The move was met not with a bang but a whimper from the territory’s premier and top politicians, many of whom campaigned on a promise of a strong and vibrant mining sector.
Dominion Diamond’s move is bad news for all residents of the NWT.
One hundred hard-working Dominion Diamond employees lost their jobs in the shuffle, and it’s also going to hurt local business owners, who will take a hit both from workers moving out of Yellowknife and the loss of big contracts with Dominion.
The true impacts of this move will take months to ripple out, affecting workers and their families and altering the very image Dominion has tried so hard to keep up.
So where is the government’s response to this shifting landscape? The government was equally quiet when DeBoers chose to shift part of its workforce to Calgary last October.

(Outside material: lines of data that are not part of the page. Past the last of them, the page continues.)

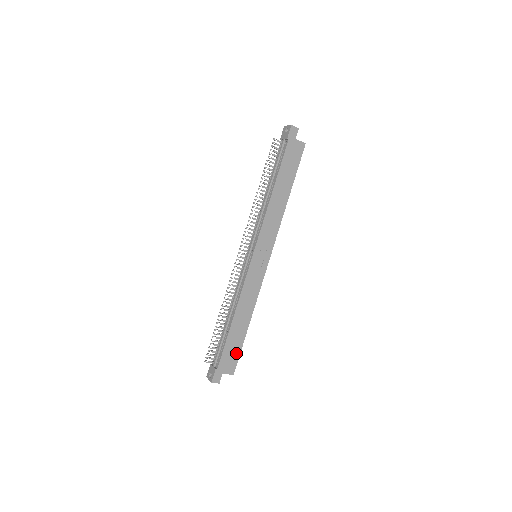
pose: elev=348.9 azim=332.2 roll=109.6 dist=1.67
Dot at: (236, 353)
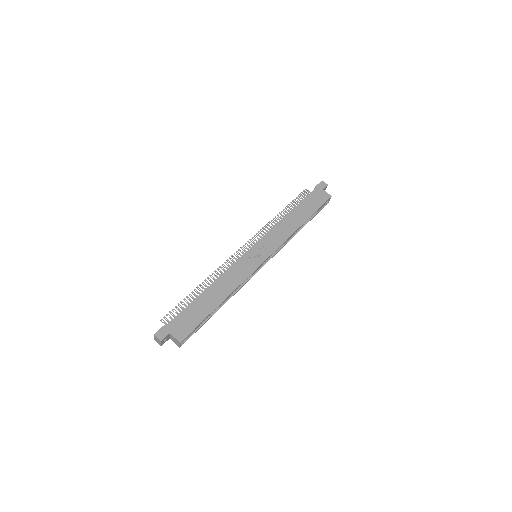
Dot at: (194, 322)
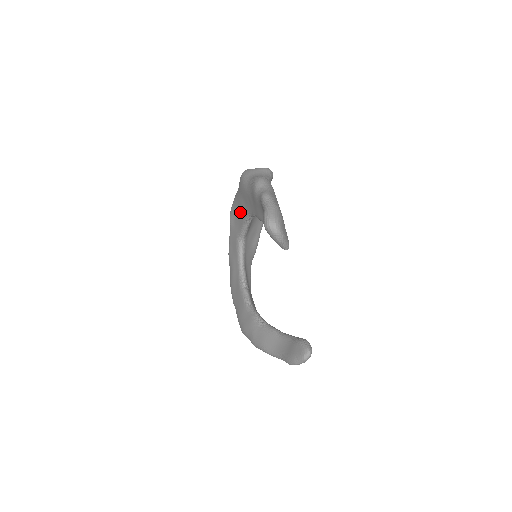
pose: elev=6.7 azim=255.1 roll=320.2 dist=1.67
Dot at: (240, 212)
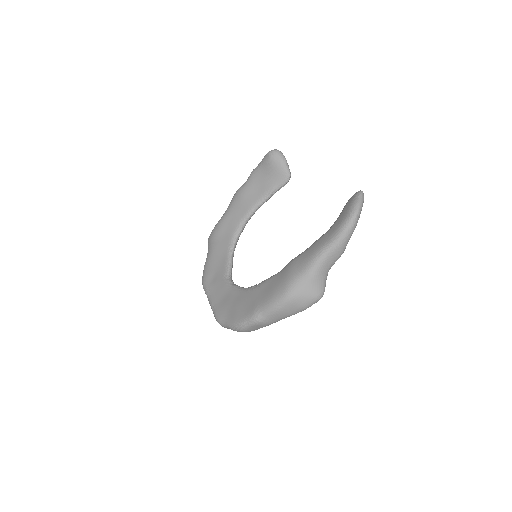
Dot at: (219, 256)
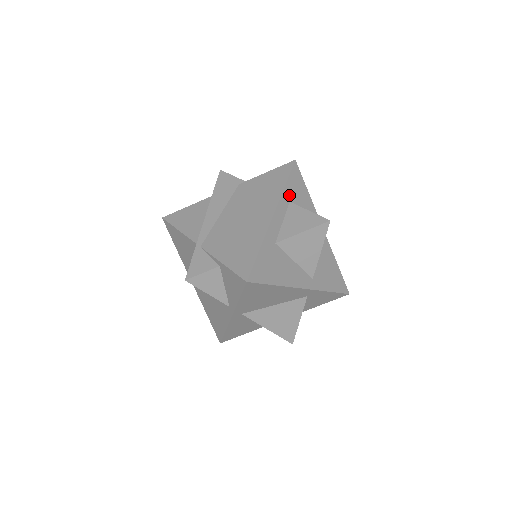
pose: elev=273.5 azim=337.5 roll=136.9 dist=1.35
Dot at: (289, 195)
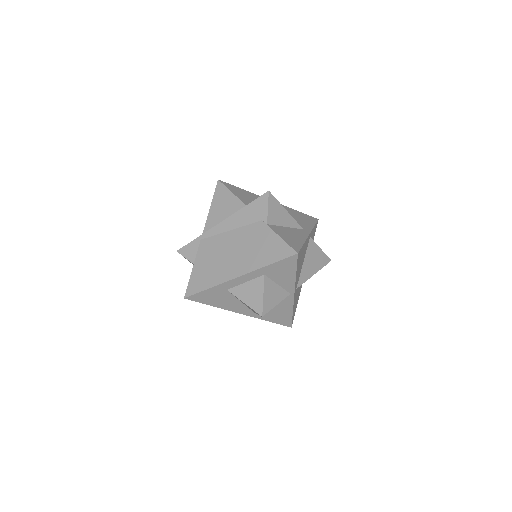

Approximately 40% of the territory’s economy relies on mining, and if Premier Bob McLeod intends to stimulate the growth of the economy and our population, his government needs to stop the bleeding.
The GNWT will feel the pinch with the loss of federal transfer payments from a declining population.
The onus also lies with mining companies themselves to re-invest the profits of their mining operations into the territory.
For years, Dominion has insisted they’re a “Northern company” with their workers and leadership based right out of Yellowknife.
Last year, Dominion’s Chief Operations Officer Chantal Lavoie was quick to poke fun of De Beers for moving south just as he accepted the Corporate Business of the Year award on behalf of Dominion.
During his speech, Lavoie remarked on Dominion's decision to move its head office to Yellowknife and how positive it had been for the company.
"More than two thirds of our staff and employees now live here," he said to the crowd, which included Premier Bob McLeod, Minister of Industry, Tourism and Investment David Ramsay and Deputy Mayor Linda Bussey.
And in an even more abrupt about-face, Dominion placed a full-page ad in UpHere Magazine with the powerful tagline “Dominion Diamond, committed to the North” and touting its Yellowknife headquarters just days before they announced their decision to move to Calgary.
This double speak is especially troubling to workers at Dominion who are looking for a new contract after being without a collective agreement for more than 30 months.
If the company is willing to let Northerners down just to save a few million dollars, what can we expect from them at the bargaining table?